It’s 5:00 AM and I’m 41 stories above Gotham city. I’m standing on the ledge of the hotel window, pressed against the glass, my laptop raised over my head, like John Cusack in Say Anything. Except instead of Peter Gabriel, my soundtrack is provided by The The.

Harmonicas, I’ve decided, are the perfect antidote to waking alone in a strange city.

I’ve been here for three days and I’m still on London time, unable to shake the lag or close my eyes for more than a few hours. I adjust my laptop and press closer so my puny camera can capture an angle; any angle, of the buildings, the lights, and the sun rising over the water. No one else is awake. No one, except yours truly and a lonely clerk in the building across the street from my hotel.

I can see him in his crisp white shirt, sipping coffee and standing next to a photocopier.

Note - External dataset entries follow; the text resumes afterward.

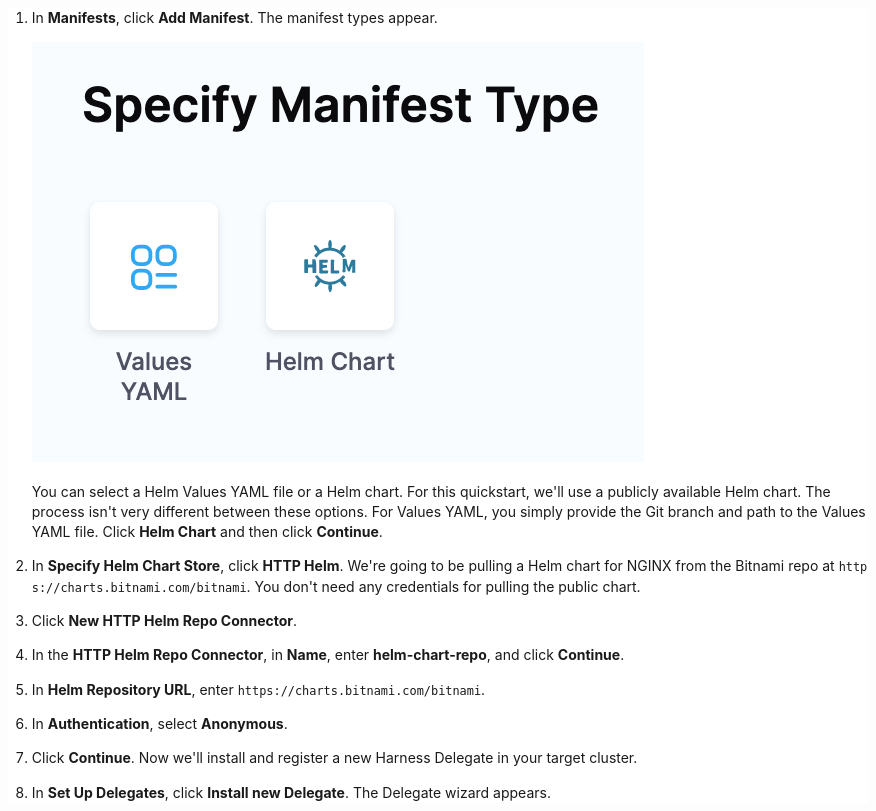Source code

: 1. In **Manifests**, click **Add Manifest**. The manifest types appear.
   
   ![](./static/native-helm-quickstart-145.png)

   You can select a Helm Values YAML file or a Helm chart. For this quickstart, we'll use a publicly available Helm chart.
   The process isn't very different between these options. For Values YAML, you simply provide the Git branch and path to the Values YAML file.
   Click **Helm Chart** and then click **Continue**.
2. In **Specify Helm Chart Store**, click **HTTP Helm**.
   We're going to be pulling a Helm chart for NGINX from the Bitnami repo at `https://charts.bitnami.com/bitnami`. You don't need any credentials for pulling the public chart.
3. Click **New HTTP Helm Repo Connector**.
4. In the **HTTP Helm Repo Connector**, in **Name**, enter **helm-chart-repo**, and click **Continue**.
5. In **Helm Repository URL**, enter `https://charts.bitnami.com/bitnami`.
6.  In **Authentication**, select **Anonymous**.
7.  Click **Continue**.
    Now we'll install and register a new Harness Delegate in your target cluster.
8.  In **Set Up Delegates**, click **Install new Delegate**.
    The Delegate wizard appears.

I wonder what sort of job requires such urgency and dedication so early in the morning. There is a moment of nervousness when I realise that if I can see him, then he can surely see me. But he’s oblivious, this clerk, who continues making copies, placing neat little piles of paper on the desk in front of him. I wonder if living in the Big Apple has made him jaded.

What was he like before he ended up in his clerk job? Was he one of the millions of wide-eyed artists and musicians who arrive trying (and failing) to capture the city?

He finally looks up and sees me, a crazy person wearing a robe, suctioned-cupped to the glass, like one of those Garfields you see in car windows. He stops what he’s doing. His mouth opens slightly. We stare at one another – complete strangers connected by a moment of madness. It only lasts a second and then he goes back to the photocopier. Back to his pages.

Something about his level of intensity and focus reminds me of myself. And then it hits me. Of course. He’s a writer. A novelist posing as clerk. Who else would be counting pages while the rest of the city sleeps? He looks up once more, waves his pages in the air and disappears, leaving me on my ledge, clutching the window, alone in Gotham City.